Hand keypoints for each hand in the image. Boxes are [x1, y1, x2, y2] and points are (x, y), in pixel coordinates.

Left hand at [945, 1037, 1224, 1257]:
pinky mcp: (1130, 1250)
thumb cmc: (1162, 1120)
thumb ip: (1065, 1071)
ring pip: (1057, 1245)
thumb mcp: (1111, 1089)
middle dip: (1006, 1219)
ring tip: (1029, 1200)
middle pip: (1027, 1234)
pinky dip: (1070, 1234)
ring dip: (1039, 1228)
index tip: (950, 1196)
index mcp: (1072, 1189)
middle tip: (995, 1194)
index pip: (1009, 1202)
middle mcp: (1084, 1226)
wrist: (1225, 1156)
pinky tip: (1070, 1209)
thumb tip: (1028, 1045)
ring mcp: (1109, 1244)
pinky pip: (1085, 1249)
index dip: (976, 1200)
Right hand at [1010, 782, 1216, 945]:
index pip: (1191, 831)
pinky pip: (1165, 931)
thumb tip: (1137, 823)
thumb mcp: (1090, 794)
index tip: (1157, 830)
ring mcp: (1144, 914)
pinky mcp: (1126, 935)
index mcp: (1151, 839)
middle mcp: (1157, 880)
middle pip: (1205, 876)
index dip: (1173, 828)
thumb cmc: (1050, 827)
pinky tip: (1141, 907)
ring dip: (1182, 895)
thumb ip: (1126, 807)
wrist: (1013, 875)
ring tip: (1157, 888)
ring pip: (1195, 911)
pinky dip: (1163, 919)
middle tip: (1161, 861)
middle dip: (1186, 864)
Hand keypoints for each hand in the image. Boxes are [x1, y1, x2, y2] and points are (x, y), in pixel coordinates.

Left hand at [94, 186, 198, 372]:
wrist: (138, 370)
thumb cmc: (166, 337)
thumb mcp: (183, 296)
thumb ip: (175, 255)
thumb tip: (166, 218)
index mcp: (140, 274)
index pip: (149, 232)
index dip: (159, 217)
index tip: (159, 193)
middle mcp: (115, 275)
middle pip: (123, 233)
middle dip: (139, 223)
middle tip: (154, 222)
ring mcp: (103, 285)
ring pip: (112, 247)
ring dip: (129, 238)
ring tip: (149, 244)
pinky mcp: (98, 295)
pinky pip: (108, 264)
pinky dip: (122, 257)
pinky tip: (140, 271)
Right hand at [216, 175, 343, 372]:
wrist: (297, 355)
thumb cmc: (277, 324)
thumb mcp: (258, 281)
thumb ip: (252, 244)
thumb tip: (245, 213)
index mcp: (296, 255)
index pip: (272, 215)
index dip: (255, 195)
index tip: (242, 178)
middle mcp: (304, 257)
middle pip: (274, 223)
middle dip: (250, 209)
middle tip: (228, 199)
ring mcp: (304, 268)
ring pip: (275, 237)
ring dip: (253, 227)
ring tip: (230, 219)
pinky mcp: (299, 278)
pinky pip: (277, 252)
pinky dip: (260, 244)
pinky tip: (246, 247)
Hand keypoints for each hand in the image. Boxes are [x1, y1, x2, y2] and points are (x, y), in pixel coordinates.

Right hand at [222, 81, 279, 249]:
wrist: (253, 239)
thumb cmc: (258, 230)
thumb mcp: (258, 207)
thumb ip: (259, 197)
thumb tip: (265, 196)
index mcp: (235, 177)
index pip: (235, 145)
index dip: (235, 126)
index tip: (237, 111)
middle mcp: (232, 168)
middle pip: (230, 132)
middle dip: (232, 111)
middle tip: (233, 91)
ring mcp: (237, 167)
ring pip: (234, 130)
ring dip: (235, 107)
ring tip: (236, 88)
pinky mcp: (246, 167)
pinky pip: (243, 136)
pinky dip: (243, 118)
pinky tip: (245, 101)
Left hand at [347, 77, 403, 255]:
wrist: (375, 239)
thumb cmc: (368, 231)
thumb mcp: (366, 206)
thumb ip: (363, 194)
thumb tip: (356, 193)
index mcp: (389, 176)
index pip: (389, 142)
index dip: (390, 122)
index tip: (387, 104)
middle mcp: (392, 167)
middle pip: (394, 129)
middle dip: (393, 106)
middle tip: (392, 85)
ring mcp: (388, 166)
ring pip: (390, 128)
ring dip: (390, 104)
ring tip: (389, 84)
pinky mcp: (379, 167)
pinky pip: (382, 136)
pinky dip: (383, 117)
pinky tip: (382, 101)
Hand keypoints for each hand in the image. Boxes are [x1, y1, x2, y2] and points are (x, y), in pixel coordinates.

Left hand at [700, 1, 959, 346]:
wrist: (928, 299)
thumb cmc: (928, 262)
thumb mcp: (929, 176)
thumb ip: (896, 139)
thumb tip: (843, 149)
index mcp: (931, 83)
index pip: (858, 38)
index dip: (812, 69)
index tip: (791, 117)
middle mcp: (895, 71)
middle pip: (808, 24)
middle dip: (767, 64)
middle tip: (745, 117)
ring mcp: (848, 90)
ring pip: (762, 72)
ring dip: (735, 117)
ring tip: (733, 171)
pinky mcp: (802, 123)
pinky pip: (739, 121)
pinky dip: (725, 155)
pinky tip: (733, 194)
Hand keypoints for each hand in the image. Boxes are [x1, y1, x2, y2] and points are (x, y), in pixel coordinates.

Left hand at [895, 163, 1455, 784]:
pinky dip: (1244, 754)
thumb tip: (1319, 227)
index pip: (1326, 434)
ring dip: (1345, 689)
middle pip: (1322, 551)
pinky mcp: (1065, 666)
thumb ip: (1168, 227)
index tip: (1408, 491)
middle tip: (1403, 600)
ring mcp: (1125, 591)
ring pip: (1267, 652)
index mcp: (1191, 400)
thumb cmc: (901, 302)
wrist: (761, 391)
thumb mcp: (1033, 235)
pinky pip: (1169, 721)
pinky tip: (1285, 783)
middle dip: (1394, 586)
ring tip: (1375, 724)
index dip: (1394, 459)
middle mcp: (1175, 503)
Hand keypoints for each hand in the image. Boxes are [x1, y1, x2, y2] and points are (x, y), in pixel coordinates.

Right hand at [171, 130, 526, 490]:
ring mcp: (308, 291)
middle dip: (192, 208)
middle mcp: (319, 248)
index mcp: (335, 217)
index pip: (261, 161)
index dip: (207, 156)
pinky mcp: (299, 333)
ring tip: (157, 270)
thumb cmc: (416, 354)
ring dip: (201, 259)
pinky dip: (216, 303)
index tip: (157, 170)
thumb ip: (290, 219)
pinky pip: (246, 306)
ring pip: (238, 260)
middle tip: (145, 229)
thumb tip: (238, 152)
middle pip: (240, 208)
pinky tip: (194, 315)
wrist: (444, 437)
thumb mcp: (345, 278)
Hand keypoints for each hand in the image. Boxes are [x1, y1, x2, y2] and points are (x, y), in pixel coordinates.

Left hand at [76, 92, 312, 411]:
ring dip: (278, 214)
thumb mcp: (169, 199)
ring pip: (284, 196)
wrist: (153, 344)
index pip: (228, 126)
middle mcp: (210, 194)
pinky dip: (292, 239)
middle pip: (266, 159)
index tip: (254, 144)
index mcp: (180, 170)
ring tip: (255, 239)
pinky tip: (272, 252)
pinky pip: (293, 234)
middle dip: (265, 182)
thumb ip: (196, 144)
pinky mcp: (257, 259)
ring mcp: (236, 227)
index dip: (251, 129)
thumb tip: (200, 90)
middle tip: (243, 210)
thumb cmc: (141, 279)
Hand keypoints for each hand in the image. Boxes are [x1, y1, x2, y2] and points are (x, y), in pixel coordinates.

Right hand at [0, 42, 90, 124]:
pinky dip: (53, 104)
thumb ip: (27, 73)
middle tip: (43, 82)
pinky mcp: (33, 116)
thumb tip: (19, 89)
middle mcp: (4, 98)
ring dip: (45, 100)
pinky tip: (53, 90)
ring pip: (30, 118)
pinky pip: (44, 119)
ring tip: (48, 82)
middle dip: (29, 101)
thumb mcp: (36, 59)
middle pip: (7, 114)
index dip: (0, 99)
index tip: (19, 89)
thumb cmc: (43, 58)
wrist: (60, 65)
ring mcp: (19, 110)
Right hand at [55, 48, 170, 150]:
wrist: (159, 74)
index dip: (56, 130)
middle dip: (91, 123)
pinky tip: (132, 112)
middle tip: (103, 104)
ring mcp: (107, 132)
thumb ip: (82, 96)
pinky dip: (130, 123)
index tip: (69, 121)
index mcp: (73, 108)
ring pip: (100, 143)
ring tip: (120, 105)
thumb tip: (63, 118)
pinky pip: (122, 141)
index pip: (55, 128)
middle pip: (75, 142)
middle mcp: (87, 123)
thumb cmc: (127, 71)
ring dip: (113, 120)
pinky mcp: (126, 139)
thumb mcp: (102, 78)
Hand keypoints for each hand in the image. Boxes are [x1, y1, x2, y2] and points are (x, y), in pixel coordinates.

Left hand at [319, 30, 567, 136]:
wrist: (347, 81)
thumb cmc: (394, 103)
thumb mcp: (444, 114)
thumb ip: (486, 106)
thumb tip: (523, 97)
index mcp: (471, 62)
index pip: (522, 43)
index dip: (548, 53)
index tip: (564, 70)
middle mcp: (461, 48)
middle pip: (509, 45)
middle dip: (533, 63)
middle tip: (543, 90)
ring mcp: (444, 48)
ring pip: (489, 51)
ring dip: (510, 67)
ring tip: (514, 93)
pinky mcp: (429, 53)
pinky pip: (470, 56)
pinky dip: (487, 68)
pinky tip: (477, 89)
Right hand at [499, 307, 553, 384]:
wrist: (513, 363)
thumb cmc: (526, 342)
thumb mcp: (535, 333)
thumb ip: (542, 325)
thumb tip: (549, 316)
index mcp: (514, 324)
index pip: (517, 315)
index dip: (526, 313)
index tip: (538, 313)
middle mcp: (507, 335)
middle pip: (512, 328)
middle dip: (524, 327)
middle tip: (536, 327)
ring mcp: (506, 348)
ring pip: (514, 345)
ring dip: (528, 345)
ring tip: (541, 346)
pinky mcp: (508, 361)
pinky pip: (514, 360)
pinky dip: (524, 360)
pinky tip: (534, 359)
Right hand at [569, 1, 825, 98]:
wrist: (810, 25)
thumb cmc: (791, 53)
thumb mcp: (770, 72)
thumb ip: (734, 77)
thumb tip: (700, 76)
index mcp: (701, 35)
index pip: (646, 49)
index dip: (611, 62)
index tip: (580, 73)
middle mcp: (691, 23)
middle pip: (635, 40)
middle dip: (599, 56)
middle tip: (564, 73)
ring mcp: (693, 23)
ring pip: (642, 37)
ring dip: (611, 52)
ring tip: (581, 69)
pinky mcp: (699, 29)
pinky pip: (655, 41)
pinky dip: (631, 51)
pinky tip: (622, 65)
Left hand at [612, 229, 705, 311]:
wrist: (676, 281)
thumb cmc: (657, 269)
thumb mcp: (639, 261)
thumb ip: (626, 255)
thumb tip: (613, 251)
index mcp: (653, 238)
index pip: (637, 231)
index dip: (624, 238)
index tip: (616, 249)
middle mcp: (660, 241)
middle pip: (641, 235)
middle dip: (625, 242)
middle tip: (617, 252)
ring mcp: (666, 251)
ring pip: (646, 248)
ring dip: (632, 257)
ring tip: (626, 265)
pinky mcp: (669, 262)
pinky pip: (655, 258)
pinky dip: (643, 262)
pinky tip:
================
What you should do
From the line that has "pinky tip: (382, 101)" through the line that has "middle mcp: (319, 248)", copy every line exactly as it appears above, and leave out all others.

Exercise solution
pinky tip: (382, 101)
Hand keypoints for each hand in the image. Boxes are [x1, y1, x2, y2] and points are (x, y), in pixel coordinates.

Left hand at [700, 1, 959, 346]:
wrist: (928, 299)
thumb cmc: (928, 262)
thumb mcp: (929, 176)
thumb ip: (896, 139)
thumb tip: (843, 149)
index mcp: (931, 83)
index pip: (858, 38)
index dip: (812, 69)
index tip: (791, 117)
middle mcp: (895, 71)
middle pip: (808, 24)
middle dip: (767, 64)
middle tip: (745, 117)
ring mcp: (848, 90)
ring pip: (762, 72)
ring dip: (735, 117)
ring tip: (733, 171)
pinky mcp: (802, 123)
pinky pip: (739, 121)
pinky dip: (725, 155)
pinky tip: (733, 194)
Hand keypoints for each hand in the image. Boxes are [x1, y1, x2, y2] and points are (x, y), in pixel coordinates.

Left hand at [895, 163, 1455, 784]:
pinky dip: (1244, 754)
thumb tip: (1319, 227)
index pip: (1326, 434)
ring dip: (1345, 689)
middle pip: (1322, 551)
pinky mcp: (1065, 666)
thumb ip: (1168, 227)
index tip: (1408, 491)
middle tip: (1403, 600)
ring mcp: (1125, 591)
ring pip: (1267, 652)
index mcp: (1191, 400)
thumb cmc: (901, 302)
wrist: (761, 391)
thumb mcp: (1033, 235)
pinky pip: (1169, 721)
pinky tip: (1285, 783)
middle dip: (1394, 586)
ring tip: (1375, 724)
index dip: (1394, 459)
middle mcp: (1175, 503)
Hand keypoints for each hand in the image. Boxes are [x1, y1, x2, y2] and points are (x, y), in pixel coordinates.

Right hand at [171, 130, 526, 490]:
ring mcp: (308, 291)
middle dip: (192, 208)
middle mcp: (319, 248)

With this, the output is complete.